Was war nun „Carnegies Vermächtnis“ (Kapitel 4)? Zu Anfang des Schlusskapitels geht Schneider noch einmal auf die Kritiker Carnegies ein und relativiert die Versuche, ihn als ruhmsüchtigen Milliardär zu stilisieren. Er beruft sich dabei auf neuere Biografien, zum Beispiel die von Joseph Frazier Wall.[2] Carnegie selbst begegnete öffentlich geäußerten Vorwürfen gelegentlich mit Humor. Nicht zu leugnen sind die Erfolge von Carnegies Bibliotheksbaupolitik.

Ebenso wichtig war seine Interpretation der Bibliothek als soziale Institution. Er machte, wie Schneider hervorhebt, Bibliotheken zum Thema der Öffentlichkeit und „erfand gewissermaßen den sachlichen Blick von außen auf diese Institution; er initiierte und prägte einen Diskurs über Bibliotheken“. Die Vorstellungen eines Industriemagnaten verliehen den Bibliotheken in den USA mehr Prestige als die von bibliothekarischer Seite propagierte „modern library idea“, so die Meinung Schneiders. Modern sei Carnegie auch gewesen, weil er sich der Bedeutung von fiktionaler Literatur als „Ablenkung von Alltag und der Erholung vom Arbeitsdruck“ bewusst war. Er schwang nicht wie Walter Hofmann in Deutschland die moralische Keule und hegte nicht wie viele seiner Zeitgenossen den Verdacht, schlechte Romane verführten zu einem schlechten Lebenswandel.

Mit den abschließenden Bemerkungen über „Bücherzirkulation“ kommt Schneider auf alternative Formen der Literaturvermittlung zu sprechen: von Bibliotheken an ungewöhnlichen Orten, von Beispielen von mit dem amerikanischen Begriff „social library“ bezeichneten Bibliotheken, zum Beispiel Wanderbibliotheken – „traveling libraries“. Carnegie hatte sie als wichtig im Blick, auch wenn er sie nicht in seine Förderung einbezog.[3]

Carnegie erkannte, „dass Bibliotheken nicht nur als Teil der Bildungs- und Fortbildungskultur gesellschaftliche Einrichtungen sind, sondern dass sie auch durch ihre stationären Monumente – die Bibliotheksgebäude – und über ihre dynamischen Kommunikationen – die Zirkulation von gedruckten Texten – an Veränderungen sozialer Art teilhaben und darin eine Rolle spielen“. Mit dieser Erkenntnis hat er einen entscheidenden Beitrag geleistet und das ist wohl sein eigentliches Vermächtnis.

Schneiders Feststellung ist nicht zu widersprechen, dass Carnegies Engagement für Bibliotheken bis heute keine Parallele hat.

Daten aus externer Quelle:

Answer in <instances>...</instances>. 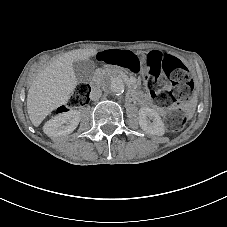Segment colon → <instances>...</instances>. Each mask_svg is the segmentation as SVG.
I'll return each mask as SVG.
<instances>
[{
	"label": "colon",
	"instance_id": "obj_1",
	"mask_svg": "<svg viewBox=\"0 0 227 227\" xmlns=\"http://www.w3.org/2000/svg\"><path fill=\"white\" fill-rule=\"evenodd\" d=\"M97 59L101 62L123 67L132 73H138L142 68L148 70L146 84L159 107L171 108L187 100L193 91V82L189 76L188 68L177 58L163 54L157 56L150 53L141 56L130 51L109 50L100 52ZM172 83V89L166 90L161 74ZM90 86L80 84L68 99L67 103L58 108L56 113L68 109L84 106L89 101ZM185 114L180 110H173L165 117V124L171 131H177L185 122Z\"/></svg>",
	"mask_w": 227,
	"mask_h": 227
}]
</instances>
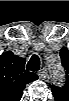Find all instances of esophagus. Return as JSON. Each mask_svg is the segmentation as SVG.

Es sollte aber auch nicht vergessen werden, dass „the big philanthropy of the 19th and 20th century came as a mixed blessing to the American library profession“. Michael Harris hat vor einem halben Jahrhundert die schon zu Carnegies Lebzeiten geäußerte Kritik noch einmal angestoßen und mit seiner „revisionistischen Interpretation“ der amerikanischen Bibliotheksgeschichte eine heftige Kontroverse entfacht.[4] Carnegie war ein überzeugter Jünger des Sozialen Darwinismus des britischen Philosophen Herbert Spencer (1820–1903), den er mit „My Dear Master“ titulierte. Seine philanthropischen Überzeugungen waren von dessen Ideen ohne Zweifel stark beeinflusst.[5]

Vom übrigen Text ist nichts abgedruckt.